I walked out, filled with a smoldering sadness. My heart swelled. And then a thought occurred to me. Perhaps politics itself, for a long time now, had served as a cover for him, a comforting sanctuary. Perhaps his anger over the big things provided him with an acceptable outlet for anger over the more personal but less manageable, more biting things, like love and other matters of the heart.
15
Circling Time
MAI, 1975
The sight of her, a big, scowling shadow like a darkened, angry girl crouched in a corner, staring at the exaggerated faces of masks from Bali that hang on the walls of our house, once frightened me. The warrior masks are elaborately detailed. I see large swollen lips and huge upper palates, bared fangs, flaring nostrils and menacing eyes that open wide. There she sits, this nameless she, in front of the masks and makes her face like theirs.
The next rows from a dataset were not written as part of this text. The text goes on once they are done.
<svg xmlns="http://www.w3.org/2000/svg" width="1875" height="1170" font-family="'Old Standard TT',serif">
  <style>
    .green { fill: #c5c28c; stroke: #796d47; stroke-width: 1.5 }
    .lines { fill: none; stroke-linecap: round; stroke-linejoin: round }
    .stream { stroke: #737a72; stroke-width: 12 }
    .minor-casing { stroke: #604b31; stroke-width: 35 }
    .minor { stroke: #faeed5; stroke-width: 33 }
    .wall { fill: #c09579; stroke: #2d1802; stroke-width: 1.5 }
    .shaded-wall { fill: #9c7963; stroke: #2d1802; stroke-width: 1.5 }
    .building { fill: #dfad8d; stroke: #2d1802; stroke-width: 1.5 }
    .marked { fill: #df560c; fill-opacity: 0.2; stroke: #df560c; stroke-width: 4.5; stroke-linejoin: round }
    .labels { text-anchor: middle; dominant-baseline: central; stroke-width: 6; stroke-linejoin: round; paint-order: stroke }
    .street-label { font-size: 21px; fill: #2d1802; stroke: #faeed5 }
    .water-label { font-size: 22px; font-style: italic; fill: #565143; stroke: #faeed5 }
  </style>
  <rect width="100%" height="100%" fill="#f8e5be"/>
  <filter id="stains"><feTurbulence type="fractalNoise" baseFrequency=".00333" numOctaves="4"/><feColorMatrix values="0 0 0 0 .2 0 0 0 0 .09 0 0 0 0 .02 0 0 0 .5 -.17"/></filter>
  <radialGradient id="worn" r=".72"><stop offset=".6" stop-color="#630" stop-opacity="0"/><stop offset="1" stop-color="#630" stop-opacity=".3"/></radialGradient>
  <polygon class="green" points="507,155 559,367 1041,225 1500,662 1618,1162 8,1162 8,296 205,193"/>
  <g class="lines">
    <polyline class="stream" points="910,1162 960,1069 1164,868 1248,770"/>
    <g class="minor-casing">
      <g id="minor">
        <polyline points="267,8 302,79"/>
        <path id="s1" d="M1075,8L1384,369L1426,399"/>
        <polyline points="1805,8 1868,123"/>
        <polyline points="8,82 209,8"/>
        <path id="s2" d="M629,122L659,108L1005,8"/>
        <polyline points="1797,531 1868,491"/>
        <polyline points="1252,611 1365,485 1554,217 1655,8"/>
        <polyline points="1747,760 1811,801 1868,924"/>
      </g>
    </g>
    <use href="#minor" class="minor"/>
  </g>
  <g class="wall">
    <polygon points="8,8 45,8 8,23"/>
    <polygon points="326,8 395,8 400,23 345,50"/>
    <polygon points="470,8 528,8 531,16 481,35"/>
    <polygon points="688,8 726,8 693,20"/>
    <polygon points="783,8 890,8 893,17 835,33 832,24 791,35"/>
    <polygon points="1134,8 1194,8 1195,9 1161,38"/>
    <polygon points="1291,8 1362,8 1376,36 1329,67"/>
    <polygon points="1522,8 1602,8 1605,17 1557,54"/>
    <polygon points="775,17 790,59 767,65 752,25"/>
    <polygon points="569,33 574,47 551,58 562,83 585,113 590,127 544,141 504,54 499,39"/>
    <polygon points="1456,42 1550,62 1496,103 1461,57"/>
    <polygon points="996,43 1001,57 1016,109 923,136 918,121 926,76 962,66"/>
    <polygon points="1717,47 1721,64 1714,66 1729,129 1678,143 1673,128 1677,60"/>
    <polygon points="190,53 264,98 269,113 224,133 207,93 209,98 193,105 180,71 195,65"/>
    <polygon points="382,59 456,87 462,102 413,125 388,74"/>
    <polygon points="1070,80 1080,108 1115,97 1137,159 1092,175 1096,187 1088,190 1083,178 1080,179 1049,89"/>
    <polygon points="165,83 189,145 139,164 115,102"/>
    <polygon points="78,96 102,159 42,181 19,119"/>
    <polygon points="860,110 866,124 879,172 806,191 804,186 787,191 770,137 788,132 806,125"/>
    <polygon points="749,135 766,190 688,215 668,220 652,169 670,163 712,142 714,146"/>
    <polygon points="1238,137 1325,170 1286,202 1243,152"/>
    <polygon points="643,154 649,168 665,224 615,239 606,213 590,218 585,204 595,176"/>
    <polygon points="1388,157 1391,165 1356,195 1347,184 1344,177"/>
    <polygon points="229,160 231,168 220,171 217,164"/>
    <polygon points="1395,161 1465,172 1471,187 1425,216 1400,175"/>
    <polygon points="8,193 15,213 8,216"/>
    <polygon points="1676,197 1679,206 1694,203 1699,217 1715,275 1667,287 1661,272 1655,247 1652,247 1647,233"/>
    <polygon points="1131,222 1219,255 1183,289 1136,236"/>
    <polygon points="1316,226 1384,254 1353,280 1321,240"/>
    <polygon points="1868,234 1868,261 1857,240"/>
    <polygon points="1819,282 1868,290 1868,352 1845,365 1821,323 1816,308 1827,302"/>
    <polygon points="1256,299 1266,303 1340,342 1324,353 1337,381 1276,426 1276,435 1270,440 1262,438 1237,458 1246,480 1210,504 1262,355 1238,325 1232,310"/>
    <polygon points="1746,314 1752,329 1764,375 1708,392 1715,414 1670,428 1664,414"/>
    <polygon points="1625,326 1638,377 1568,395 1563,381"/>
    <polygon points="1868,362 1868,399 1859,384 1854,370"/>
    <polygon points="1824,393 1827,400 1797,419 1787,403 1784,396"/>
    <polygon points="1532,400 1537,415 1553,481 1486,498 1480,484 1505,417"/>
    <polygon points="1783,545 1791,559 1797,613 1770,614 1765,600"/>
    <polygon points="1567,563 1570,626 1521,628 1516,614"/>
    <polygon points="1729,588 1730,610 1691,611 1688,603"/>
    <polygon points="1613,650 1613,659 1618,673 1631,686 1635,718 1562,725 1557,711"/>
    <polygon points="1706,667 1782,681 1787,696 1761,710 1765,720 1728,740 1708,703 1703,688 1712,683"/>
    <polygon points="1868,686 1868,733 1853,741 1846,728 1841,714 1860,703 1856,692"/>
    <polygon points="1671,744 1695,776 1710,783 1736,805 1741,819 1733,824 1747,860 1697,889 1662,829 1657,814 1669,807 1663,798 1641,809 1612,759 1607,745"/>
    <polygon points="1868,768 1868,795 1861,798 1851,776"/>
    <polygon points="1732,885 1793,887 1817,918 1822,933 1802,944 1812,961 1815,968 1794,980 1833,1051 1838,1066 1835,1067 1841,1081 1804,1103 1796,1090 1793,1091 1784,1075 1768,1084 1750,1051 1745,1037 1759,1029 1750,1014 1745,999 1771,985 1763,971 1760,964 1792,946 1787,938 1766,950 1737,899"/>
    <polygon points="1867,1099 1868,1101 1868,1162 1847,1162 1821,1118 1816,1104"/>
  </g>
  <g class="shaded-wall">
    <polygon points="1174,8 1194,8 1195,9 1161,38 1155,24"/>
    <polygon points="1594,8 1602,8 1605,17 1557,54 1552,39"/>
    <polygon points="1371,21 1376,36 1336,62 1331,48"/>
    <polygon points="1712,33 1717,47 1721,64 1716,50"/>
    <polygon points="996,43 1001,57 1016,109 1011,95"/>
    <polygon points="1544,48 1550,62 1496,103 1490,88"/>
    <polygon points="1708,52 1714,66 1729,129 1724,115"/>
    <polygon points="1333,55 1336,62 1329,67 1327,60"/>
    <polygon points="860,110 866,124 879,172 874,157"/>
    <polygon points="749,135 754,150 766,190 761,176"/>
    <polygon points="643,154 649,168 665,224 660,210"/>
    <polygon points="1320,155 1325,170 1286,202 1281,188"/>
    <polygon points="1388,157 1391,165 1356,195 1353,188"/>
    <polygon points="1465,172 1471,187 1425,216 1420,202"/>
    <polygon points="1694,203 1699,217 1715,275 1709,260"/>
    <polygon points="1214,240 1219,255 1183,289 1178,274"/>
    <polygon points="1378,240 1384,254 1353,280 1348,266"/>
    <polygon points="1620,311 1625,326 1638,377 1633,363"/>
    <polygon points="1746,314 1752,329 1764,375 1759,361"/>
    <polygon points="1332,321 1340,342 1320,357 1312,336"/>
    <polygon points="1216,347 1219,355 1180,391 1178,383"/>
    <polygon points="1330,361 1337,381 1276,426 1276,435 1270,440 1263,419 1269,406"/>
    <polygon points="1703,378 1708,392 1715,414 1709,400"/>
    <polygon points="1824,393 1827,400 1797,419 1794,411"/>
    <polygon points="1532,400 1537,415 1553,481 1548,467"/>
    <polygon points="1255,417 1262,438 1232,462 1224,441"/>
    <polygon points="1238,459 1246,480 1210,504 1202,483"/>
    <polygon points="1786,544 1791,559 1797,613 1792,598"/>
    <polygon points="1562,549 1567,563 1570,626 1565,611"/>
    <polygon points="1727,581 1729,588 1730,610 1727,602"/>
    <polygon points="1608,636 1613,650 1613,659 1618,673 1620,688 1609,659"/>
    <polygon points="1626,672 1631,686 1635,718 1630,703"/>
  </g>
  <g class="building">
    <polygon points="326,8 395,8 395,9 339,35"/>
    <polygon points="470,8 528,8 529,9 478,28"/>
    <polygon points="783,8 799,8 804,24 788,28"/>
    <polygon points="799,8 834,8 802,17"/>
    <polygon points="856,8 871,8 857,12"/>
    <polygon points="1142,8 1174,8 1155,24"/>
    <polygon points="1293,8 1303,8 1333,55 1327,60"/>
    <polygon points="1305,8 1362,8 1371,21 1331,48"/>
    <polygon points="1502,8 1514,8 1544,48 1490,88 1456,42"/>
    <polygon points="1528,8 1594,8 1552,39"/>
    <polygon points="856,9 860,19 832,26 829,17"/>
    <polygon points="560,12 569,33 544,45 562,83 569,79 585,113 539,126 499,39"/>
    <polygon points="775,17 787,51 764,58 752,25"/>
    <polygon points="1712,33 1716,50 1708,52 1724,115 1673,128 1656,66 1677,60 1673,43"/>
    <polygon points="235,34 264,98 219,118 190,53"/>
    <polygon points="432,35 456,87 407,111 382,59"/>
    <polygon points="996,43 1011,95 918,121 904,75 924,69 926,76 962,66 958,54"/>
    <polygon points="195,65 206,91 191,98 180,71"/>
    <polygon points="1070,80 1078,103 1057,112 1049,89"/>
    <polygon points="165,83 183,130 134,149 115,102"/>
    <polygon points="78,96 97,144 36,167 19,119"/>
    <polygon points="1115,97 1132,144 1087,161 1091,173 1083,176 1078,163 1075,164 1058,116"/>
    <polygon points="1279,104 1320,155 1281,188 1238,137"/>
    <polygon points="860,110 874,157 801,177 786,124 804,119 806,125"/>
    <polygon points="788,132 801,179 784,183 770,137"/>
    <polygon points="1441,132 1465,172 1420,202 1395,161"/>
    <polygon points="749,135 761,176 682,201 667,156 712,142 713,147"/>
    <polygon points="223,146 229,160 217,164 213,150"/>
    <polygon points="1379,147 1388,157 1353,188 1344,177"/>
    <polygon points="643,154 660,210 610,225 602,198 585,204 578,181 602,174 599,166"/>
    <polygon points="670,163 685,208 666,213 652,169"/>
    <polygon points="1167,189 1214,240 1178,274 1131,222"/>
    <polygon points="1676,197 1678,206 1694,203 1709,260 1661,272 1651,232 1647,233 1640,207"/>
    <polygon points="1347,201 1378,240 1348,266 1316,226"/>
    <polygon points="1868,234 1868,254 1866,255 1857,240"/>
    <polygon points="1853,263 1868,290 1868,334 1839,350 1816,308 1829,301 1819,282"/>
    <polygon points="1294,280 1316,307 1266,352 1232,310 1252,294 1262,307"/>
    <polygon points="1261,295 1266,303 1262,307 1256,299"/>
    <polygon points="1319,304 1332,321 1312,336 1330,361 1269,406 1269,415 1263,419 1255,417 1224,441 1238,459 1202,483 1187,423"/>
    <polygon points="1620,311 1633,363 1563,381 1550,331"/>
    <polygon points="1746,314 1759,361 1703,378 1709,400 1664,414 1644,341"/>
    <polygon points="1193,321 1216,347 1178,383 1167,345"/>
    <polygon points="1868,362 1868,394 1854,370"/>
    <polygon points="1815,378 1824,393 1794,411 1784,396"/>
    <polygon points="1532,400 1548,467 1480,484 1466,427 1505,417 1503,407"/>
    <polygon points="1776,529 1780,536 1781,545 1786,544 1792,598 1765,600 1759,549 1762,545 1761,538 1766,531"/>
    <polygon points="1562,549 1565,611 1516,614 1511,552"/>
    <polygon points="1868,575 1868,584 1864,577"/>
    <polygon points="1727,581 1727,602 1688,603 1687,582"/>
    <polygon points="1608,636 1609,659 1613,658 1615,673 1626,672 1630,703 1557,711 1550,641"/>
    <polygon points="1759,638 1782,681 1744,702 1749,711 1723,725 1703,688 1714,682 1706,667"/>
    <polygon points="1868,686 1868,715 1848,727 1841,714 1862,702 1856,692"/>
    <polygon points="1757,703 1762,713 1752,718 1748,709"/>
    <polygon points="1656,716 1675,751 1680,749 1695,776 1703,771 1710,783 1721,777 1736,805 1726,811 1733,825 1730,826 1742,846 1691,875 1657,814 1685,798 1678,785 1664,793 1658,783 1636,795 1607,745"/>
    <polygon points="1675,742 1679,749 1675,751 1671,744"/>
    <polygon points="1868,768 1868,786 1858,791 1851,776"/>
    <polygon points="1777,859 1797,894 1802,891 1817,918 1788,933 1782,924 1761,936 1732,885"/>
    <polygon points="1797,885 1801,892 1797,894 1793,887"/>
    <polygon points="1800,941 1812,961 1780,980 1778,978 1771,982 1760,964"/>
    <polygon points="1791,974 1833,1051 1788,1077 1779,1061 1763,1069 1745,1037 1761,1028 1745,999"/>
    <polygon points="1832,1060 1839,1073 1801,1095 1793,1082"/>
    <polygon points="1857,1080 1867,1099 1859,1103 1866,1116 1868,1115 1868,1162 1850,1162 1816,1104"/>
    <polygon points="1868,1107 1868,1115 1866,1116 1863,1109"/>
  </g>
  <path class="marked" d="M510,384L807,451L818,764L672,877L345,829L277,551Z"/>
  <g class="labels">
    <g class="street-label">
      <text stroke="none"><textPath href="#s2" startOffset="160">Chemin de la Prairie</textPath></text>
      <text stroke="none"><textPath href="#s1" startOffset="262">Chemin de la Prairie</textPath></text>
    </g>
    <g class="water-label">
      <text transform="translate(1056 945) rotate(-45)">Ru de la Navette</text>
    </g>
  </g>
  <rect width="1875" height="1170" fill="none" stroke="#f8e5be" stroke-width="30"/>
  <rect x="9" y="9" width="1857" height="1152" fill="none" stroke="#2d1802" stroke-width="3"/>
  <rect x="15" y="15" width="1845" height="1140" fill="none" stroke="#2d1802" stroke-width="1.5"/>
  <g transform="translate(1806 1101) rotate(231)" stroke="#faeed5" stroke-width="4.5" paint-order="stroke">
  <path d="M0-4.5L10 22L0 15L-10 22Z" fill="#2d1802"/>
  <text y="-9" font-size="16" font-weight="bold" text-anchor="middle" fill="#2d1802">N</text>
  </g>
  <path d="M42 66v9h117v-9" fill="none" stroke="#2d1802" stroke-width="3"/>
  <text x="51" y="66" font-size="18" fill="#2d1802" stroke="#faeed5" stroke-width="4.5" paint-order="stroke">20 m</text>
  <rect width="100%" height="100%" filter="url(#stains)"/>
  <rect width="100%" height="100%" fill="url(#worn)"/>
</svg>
It is then that our worlds meet, the outside layer that I think of as mine and the inside depths that I think of as hers.
These meetings once wiped me out but seemed to give her renewed power. They used to be occasions in which she vanquished me and took over. I would be obliterated and sent into lost time. Her appearance was violent, a hot fire that swerved and threaded itself into a terrible deceit through the shock and echo of my body. Now it is more straightforward. The hot bright orange and red that collided when we first met have now cooled into something deeper, an icier, stealthy disturbance of paler, muted colors. Somehow we have managed to accommodate each other. I still dread her appearance, but it no longer carries with it the threat of total destruction.